Сейчас это звучит почти как магия какая-то. А ведь это не колдовство, это честность. Простая, как рисунок на асфальте, как поцарапанная коленка, как смех после падения.
Мы часто путаем занятость с бегством от себя. Заполняем графики делами, чтобы не слышать голос того самого ребёнка. А он спрашивает: «Почему ты больше не рисуешь драконов? Почему не лепишь пирожки из грязи? Почему не прыгаешь в лужи, если они такие красивые?» И ты начинаешь ему что-то объяснять, про ответственность, про приличия, про график встреч… а он смеётся в ответ, как будто ты рассказал анекдот.
Я однажды, идя по городу, позволил себе вдруг захотеть мороженое. Не из логики, не из необходимости, а просто так. Купил. Ел на ходу. Капало на рубашку. Прохожие смотрели как на сумасшедшего. А я впервые за долгое время почувствовал, что живу. Не существую, не управляю событиями, а живу. Мороженое было ванильным, с орехами. Очень вкусное, кстати.
Детство – не возраст. Это не то, что уходит с количеством свечей на торте. Это способность доверять жизни так, как доверяют только те, кто не умеет бояться будущего. Кто знает, что если сегодня солнечно, значит, сегодня праздник. Даже если ты просто идёшь выбрасывать мусор.
Мы можем вернуть себе эту лёгкость. Не внешнюю, а внутреннюю. Ту, что смеётся, даже когда сложно. Ту, что рисует радугу, даже когда льёт дождь. Ту, что выбирает быть, а не казаться. Просто нужно открыть дверь в тот самый шкаф на чердаке и сказать: «Эй, пойдём играть?»
*****
На каменных ступенях древнего храма, который больше напоминает библиотеку с живыми стенами, ведь они густо оплетены плющом, сидит человек. Его одежда – тёмная, простая, почти монашеская, как у тех, кто когда-то искал истину в тишине. Он выглядит серьёзным, почти суровым, но что-то в нём предательски смягчено, лёгкая, едва уловимая улыбка на лице, будто он только что услышал добрую шутку от кого-то, кого помнит с самого детства. В руках у него – мороженое. Оно уже подтаяло, капает на пальцы, но он его не замечает, он смотрит в никуда, или, точнее, вглубь себя. Его ноги в сандалиях испачканы в грязи, как у человека, который только что вышел из мира, где разрешено шлёпать по лужам. У его ног покоится бумажный кораблик, оригами-жаба и игрушечный дракон, словно материальные обломки забытых снов, вынырнувшие из щелей между временами.

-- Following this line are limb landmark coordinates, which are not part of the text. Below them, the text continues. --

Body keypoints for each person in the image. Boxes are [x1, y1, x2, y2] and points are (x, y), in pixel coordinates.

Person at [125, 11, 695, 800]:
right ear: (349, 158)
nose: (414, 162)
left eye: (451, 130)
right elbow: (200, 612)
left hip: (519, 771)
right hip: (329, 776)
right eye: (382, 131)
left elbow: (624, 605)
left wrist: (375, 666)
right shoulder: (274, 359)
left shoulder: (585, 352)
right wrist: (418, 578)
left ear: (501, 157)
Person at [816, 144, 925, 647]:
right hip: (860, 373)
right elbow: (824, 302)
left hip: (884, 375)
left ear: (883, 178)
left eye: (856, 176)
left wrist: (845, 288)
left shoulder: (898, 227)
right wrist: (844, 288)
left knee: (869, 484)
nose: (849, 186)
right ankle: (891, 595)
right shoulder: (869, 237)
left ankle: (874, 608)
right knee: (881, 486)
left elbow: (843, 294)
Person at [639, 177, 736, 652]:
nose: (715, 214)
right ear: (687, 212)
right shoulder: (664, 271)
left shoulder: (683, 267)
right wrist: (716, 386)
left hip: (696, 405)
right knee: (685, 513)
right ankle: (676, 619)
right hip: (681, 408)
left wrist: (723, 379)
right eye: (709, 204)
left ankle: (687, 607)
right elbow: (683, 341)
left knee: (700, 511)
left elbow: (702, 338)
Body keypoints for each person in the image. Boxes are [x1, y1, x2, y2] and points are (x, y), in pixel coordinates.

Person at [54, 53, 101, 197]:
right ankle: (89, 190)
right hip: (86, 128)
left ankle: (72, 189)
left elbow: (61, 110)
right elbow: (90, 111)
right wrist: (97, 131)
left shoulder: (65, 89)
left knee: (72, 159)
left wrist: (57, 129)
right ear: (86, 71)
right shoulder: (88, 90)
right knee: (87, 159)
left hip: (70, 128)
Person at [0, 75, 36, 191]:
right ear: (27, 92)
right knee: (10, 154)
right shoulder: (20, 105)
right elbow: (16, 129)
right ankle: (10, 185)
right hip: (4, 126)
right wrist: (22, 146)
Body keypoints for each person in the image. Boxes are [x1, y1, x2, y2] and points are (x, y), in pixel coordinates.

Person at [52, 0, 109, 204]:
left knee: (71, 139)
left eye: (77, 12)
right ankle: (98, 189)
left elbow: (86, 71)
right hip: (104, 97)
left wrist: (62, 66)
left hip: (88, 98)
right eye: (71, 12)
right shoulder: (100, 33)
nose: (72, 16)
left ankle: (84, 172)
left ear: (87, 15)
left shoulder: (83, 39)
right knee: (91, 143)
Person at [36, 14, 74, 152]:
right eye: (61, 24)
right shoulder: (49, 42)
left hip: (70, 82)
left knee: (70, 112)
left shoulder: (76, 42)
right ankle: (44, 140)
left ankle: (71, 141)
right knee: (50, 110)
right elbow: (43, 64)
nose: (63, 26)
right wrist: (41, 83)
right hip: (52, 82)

И в этот самый момент, за его спиной, появляется он сам, но в другом теле, теле ребёнка. Того, кем он когда-то был. Светловолосый, в лёгкой тунике, босиком, стоящий на одной ноге, как будто только что закружился от радости, не зная причин и не ища их. В одной руке – палка, превращённая в меч, в другой – венок из одуванчиков, ещё влажный от утренней росы. Этот ребёнок не просто стоит, он будто выходит изнутри взрослого, как душа, которая всё это время ждала, чтобы её вспомнили. Он не смотрит на взрослого с упрёком. Он смеётся глазами, как бы говоря: «Я всё ещё здесь. Хочешь, побежим?»
А вокруг них, не просто лес. Это лес памяти, фантазии, сна. В его листве прячутся странные создания, птички с лицами маленьких ангелов, звери, сияющие изнутри, как сотканные из света. А чуть выше, на ветке, медленно раскачивается кот на качелях, вполне реальный и одновременно невозможный. Это пространство между мирами, где день и ночь встречаются в сумеречном поцелуе. Где можно услышать, как свет прорастает сквозь листья и шепчет детскими голосами, зовущими поиграть.

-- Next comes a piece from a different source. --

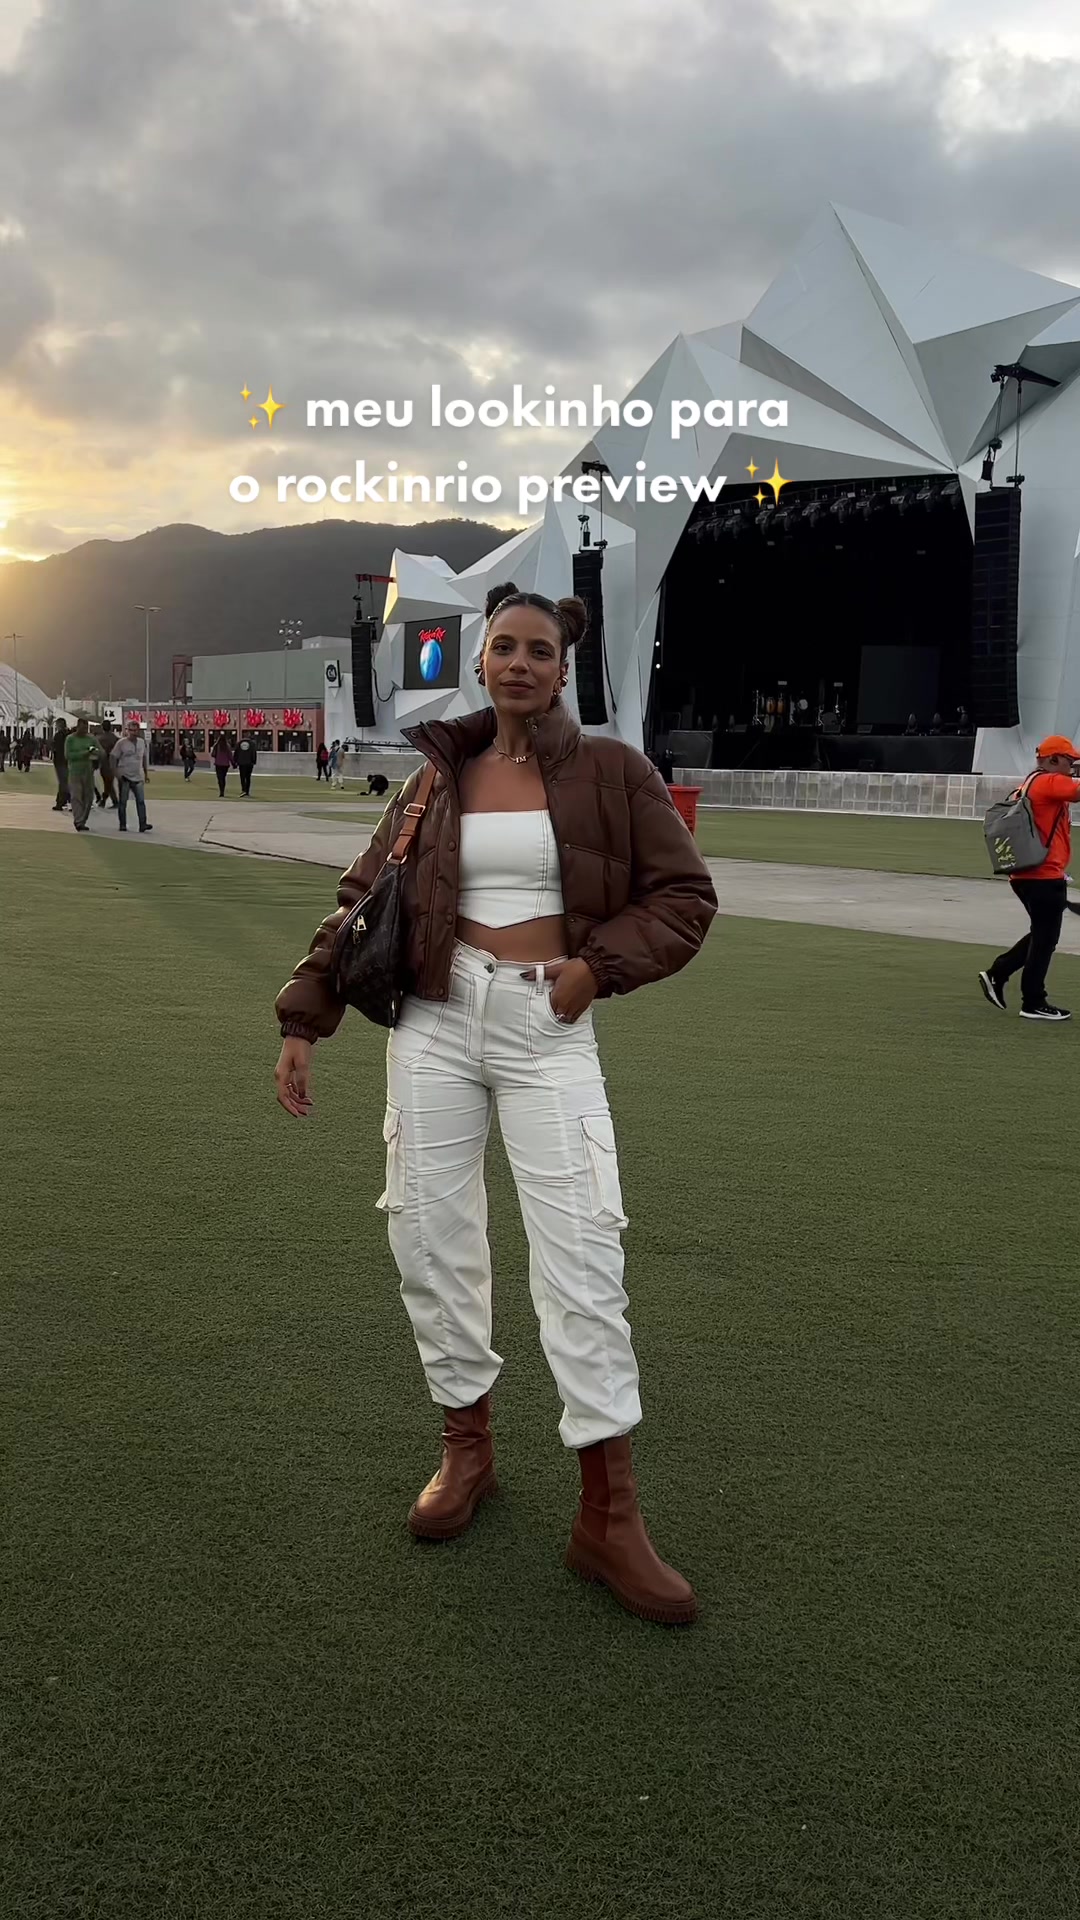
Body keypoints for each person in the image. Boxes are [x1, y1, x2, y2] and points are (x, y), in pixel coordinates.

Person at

И всё это не аллегория, не сказка, не сон. Это напоминание. Картина души в тот момент, когда взрослый вдруг вспоминает, что быть собой – это значит быть и тем, кто когда-то рисовал радугу мелом на асфальте. Быть целым – значит сесть рядом с собой маленьким и разделить мороженое. Даже если оно уже растаяло.